Still, what prevents “Scarpetta” from disappearing into the insatiable maw of today’s multitude of TV murder-mysteries are its odd flourishes. Kay’s niece, Lucy (Ariana DeBose) — who she helped raise while Dorothy was off galavanting with her previous husbands — recently lost her wife, Janet (Janet Montgomery). Awash in grief, she turns to a convenient if unhealthy source of comfort: an AI version of Janet. The two converse as if Janet is a hostage on a permanent Zoom call, always sitting in the same room, in the same clothes, talking to the same nonexistent camera.
It’s very weird, and my only complaint is it doesn’t lead anywhere half as strange as the decision to include an AI wife to begin with. It’s also thematically relevant, given Kay’s obsession with death (starting with her tragic backstory and running through her current job), as is — somehow! — a wild swing in Episode 5 involving synthetic organs, Russian spies, and a space station.
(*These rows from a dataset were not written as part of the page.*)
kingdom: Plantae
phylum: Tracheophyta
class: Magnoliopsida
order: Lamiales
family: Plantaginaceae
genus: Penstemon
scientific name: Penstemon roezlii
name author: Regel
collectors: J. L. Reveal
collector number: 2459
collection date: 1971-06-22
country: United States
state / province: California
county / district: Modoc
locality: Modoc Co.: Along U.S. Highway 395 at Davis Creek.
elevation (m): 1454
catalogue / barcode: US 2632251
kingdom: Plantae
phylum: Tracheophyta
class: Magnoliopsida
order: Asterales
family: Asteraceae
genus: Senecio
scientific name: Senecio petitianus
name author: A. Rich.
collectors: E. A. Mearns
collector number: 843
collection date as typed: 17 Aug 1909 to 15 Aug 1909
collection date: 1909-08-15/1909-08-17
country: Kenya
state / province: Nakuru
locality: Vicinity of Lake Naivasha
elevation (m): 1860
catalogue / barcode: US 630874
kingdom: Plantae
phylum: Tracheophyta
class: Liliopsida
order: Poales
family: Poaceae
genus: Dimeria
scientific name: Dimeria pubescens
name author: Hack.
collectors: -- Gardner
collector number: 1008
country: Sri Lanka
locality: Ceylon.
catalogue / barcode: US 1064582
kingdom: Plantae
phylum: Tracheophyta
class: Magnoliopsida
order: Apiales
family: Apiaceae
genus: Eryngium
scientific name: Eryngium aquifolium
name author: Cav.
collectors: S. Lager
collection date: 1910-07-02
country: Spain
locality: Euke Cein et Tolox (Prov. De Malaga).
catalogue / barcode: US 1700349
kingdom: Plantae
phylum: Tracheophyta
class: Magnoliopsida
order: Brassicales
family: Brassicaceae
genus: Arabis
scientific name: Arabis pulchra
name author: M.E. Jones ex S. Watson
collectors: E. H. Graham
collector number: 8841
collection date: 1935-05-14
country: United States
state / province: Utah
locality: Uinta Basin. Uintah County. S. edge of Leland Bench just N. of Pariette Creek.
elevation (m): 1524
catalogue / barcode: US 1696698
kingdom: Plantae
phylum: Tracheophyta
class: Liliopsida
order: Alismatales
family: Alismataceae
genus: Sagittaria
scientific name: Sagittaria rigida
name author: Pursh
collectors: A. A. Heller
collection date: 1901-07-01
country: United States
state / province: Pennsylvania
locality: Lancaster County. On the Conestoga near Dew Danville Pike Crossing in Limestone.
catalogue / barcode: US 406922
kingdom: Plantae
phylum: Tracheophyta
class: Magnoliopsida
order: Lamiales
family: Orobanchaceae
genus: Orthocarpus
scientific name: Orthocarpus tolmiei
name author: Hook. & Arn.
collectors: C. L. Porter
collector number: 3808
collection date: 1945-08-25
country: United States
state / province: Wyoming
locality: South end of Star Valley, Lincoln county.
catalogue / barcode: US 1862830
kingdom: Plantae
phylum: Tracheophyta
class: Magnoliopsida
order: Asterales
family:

Again, it’s a bit disappointing that the ensuing episodes can’t top the midway insanity (and the big reveal at the end isn’t as satisfying as it should be), but it’s all worth it just to hear Kidman give one batshit line reading I will not spoil. (It’s in Episode 5, and you can’t miss it.)
Really, it’s all worth it because “Scarpetta” is not a Serious or Important show. It’s a dime-store paperback put through Hollywood’s prestige machine. Each bonkers bit is a nice reminder not to take anything too seriously. Just enjoy the weirdness. Kidman certainly is.
Grade: C+
“Scarpetta” premieres Wednesday, March 11 on Amazon Prime Video. All eight episodes will be released at once.